### What to produce:
A full, exact copy of the listing is needed, with images omitted.

[[ Supplied material, beginning ]]

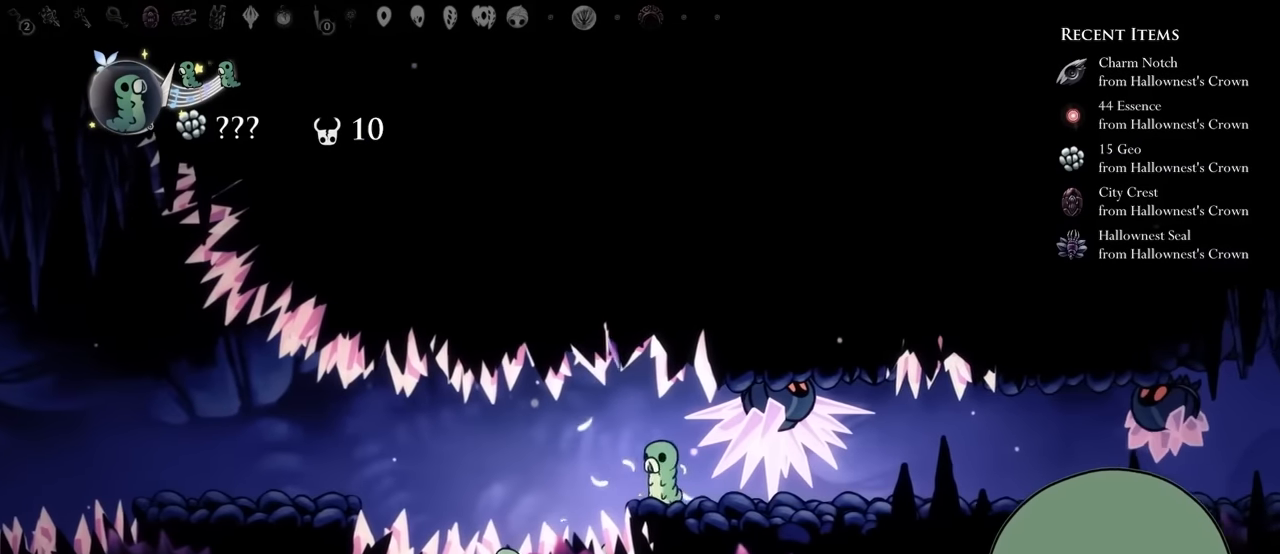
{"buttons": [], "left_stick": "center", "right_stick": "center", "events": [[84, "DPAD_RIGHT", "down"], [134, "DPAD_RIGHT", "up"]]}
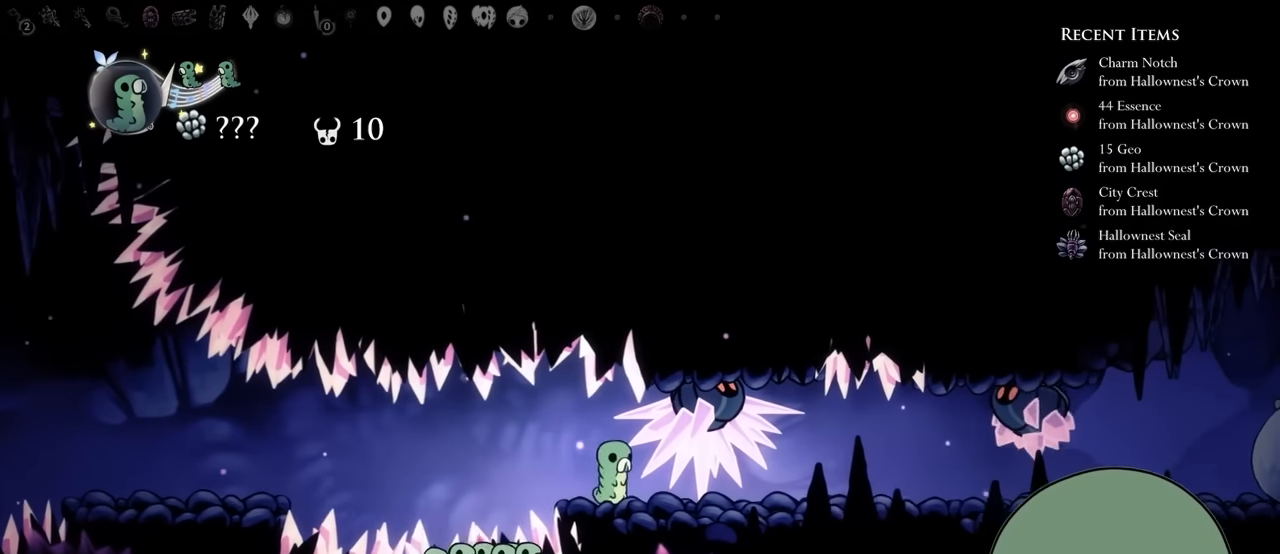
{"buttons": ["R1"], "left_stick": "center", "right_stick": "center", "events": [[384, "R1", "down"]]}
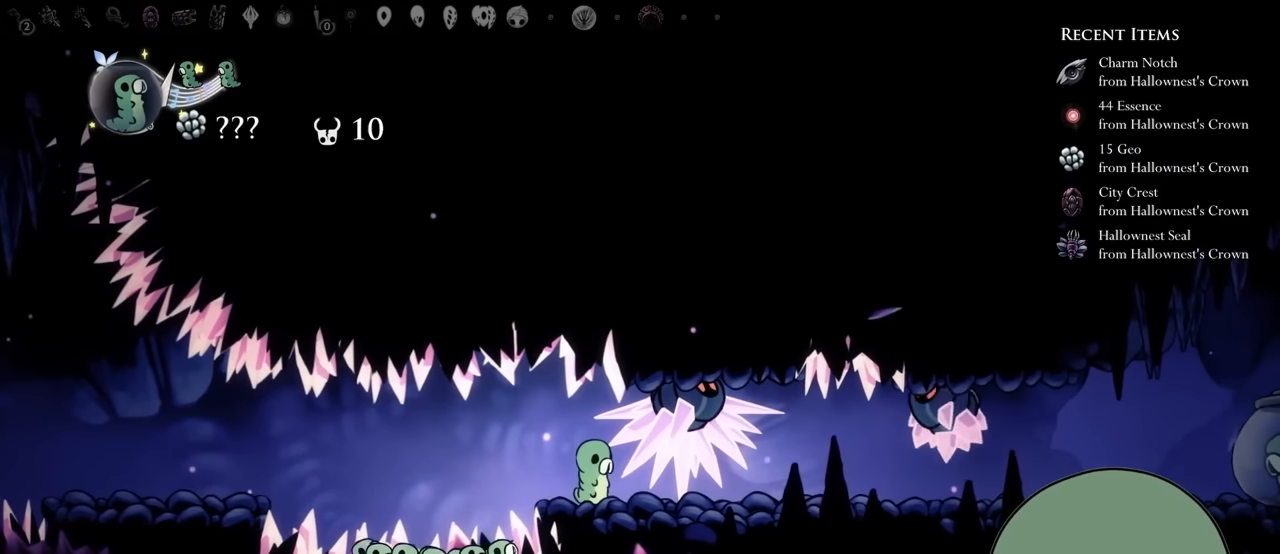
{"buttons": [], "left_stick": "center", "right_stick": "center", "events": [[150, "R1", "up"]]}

[[ Supplied material, end ]]

### Expected answer:
{"buttons": [], "left_stick": "center", "right_stick": "center", "events": [[84, "DPAD_RIGHT", "down"], [134, "DPAD_RIGHT", "up"]]}
{"buttons": ["R1"], "left_stick": "center", "right_stick": "center", "events": [[384, "R1", "down"]]}
{"buttons": [], "left_stick": "center", "right_stick": "center", "events": [[150, "R1", "up"]]}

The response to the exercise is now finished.